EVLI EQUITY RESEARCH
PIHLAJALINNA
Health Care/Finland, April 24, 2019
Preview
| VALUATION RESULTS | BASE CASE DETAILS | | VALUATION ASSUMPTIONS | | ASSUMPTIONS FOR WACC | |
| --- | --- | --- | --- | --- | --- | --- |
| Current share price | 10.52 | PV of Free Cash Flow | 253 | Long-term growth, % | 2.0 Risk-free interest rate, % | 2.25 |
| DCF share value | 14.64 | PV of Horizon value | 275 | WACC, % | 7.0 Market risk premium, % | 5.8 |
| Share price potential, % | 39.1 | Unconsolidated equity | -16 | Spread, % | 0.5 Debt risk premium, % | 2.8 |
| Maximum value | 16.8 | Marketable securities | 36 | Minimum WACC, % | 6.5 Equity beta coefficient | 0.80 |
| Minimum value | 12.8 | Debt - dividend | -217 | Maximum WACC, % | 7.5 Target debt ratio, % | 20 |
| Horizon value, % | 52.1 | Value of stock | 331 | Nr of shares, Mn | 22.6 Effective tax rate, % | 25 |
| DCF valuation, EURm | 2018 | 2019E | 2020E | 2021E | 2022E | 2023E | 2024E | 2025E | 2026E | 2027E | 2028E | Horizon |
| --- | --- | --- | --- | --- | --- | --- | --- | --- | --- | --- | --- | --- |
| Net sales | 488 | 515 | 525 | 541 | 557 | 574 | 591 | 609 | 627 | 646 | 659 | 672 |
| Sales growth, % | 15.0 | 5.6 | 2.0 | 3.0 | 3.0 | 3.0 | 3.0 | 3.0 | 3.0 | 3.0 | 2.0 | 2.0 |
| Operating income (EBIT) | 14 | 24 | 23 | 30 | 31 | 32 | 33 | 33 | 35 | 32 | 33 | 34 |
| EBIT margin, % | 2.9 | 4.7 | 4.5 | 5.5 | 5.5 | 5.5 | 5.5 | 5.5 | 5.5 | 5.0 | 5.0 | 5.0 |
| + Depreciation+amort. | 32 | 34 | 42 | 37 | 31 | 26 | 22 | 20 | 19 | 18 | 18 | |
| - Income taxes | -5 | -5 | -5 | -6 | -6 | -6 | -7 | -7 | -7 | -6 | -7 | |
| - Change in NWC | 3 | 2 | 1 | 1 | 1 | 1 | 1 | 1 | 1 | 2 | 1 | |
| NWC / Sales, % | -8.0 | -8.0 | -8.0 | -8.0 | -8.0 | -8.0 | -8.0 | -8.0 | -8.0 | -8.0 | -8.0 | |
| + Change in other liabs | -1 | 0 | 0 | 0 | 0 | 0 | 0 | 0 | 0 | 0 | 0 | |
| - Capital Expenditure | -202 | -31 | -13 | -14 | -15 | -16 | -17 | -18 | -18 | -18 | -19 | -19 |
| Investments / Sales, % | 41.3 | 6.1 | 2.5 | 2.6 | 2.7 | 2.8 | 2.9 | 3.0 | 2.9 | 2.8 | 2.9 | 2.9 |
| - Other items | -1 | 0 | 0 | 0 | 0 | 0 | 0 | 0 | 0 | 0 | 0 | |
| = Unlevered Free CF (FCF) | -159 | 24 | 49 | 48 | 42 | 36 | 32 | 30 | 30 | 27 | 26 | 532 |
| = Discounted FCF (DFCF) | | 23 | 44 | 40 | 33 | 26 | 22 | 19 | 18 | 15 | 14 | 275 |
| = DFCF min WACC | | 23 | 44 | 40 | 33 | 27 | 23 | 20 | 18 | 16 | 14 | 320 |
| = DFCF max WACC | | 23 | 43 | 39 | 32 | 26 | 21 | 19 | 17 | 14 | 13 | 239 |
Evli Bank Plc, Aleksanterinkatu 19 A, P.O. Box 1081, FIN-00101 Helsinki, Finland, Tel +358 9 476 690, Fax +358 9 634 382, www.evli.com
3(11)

##############################

Retype the portion of the data above that starts on the line with "19 | 18 | 18 | |" and finishes on the line with "14 | 13 | 239 |", including both of those lines.

| + Depreciation+amort. | 32 | 34 | 42 | 37 | 31 | 26 | 22 | 20 | 19 | 18 | 18 | |
| - Income taxes | -5 | -5 | -5 | -6 | -6 | -6 | -7 | -7 | -7 | -6 | -7 | |
| - Change in NWC | 3 | 2 | 1 | 1 | 1 | 1 | 1 | 1 | 1 | 2 | 1 | |
| NWC / Sales, % | -8.0 | -8.0 | -8.0 | -8.0 | -8.0 | -8.0 | -8.0 | -8.0 | -8.0 | -8.0 | -8.0 | |
| + Change in other liabs | -1 | 0 | 0 | 0 | 0 | 0 | 0 | 0 | 0 | 0 | 0 | |
| - Capital Expenditure | -202 | -31 | -13 | -14 | -15 | -16 | -17 | -18 | -18 | -18 | -19 | -19 |
| Investments / Sales, % | 41.3 | 6.1 | 2.5 | 2.6 | 2.7 | 2.8 | 2.9 | 3.0 | 2.9 | 2.8 | 2.9 | 2.9 |
| - Other items | -1 | 0 | 0 | 0 | 0 | 0 | 0 | 0 | 0 | 0 | 0 | |
| = Unlevered Free CF (FCF) | -159 | 24 | 49 | 48 | 42 | 36 | 32 | 30 | 30 | 27 | 26 | 532 |
| = Discounted FCF (DFCF) | | 23 | 44 | 40 | 33 | 26 | 22 | 19 | 18 | 15 | 14 | 275 |
| = DFCF min WACC | | 23 | 44 | 40 | 33 | 27 | 23 | 20 | 18 | 16 | 14 | 320 |
| = DFCF max WACC | | 23 | 43 | 39 | 32 | 26 | 21 | 19 | 17 | 14 | 13 | 239 |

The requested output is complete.